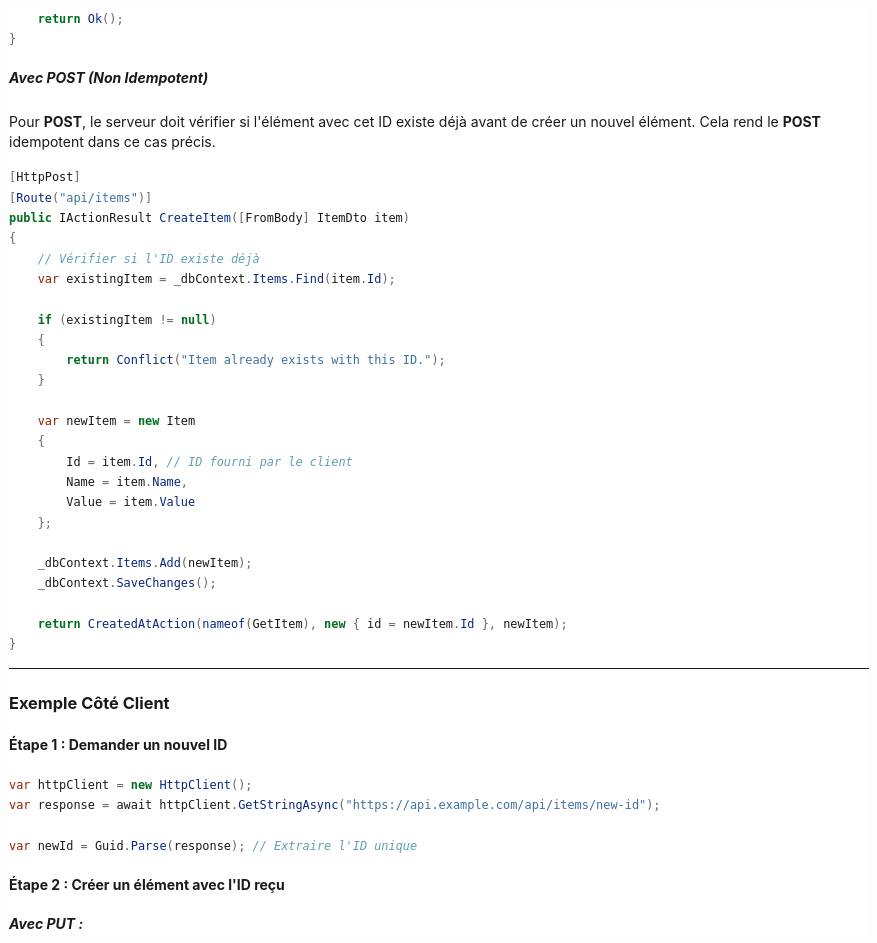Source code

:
 ```csharp
    return Ok();
}
```

##### Avec **POST** (Non Idempotent)

Pour **POST**, le serveur doit vérifier si l'élément avec cet ID existe déjà avant de créer un nouvel élément. Cela rend
le **POST** idempotent dans ce cas précis.

```csharp
[HttpPost]
[Route("api/items")]
public IActionResult CreateItem([FromBody] ItemDto item)
{
    // Vérifier si l'ID existe déjà
    var existingItem = _dbContext.Items.Find(item.Id);

    if (existingItem != null)
    {
        return Conflict("Item already exists with this ID.");
    }

    var newItem = new Item
    {
        Id = item.Id, // ID fourni par le client
        Name = item.Name,
        Value = item.Value
    };

    _dbContext.Items.Add(newItem);
    _dbContext.SaveChanges();

    return CreatedAtAction(nameof(GetItem), new { id = newItem.Id }, newItem);
}
```

---

### Exemple Côté Client

#### Étape 1 : Demander un nouvel ID

```csharp
var httpClient = new HttpClient();
var response = await httpClient.GetStringAsync("https://api.example.com/api/items/new-id");

var newId = Guid.Parse(response); // Extraire l'ID unique
```

#### Étape 2 : Créer un élément avec l'ID reçu

##### Avec **PUT** :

■ ■ ■ ■

• What you will do:
Please copy out the whole listing exactly as it stands, minus the pictures.

• Reply:
Source code

:
 ```csharp
    return Ok();
}
```

##### Avec **POST** (Non Idempotent)

Pour **POST**, le serveur doit vérifier si l'élément avec cet ID existe déjà avant de créer un nouvel élément. Cela rend
le **POST** idempotent dans ce cas précis.

```csharp
[HttpPost]
[Route("api/items")]
public IActionResult CreateItem([FromBody] ItemDto item)
{
    // Vérifier si l'ID existe déjà
    var existingItem = _dbContext.Items.Find(item.Id);

    if (existingItem != null)
    {
        return Conflict("Item already exists with this ID.");
    }

    var newItem = new Item
    {
        Id = item.Id, // ID fourni par le client
        Name = item.Name,
        Value = item.Value
    };

    _dbContext.Items.Add(newItem);
    _dbContext.SaveChanges();

    return CreatedAtAction(nameof(GetItem), new { id = newItem.Id }, newItem);
}
```

---

### Exemple Côté Client

#### Étape 1 : Demander un nouvel ID

```csharp
var httpClient = new HttpClient();
var response = await httpClient.GetStringAsync("https://api.example.com/api/items/new-id");

var newId = Guid.Parse(response); // Extraire l'ID unique
```

#### Étape 2 : Créer un élément avec l'ID reçu

##### Avec **PUT** :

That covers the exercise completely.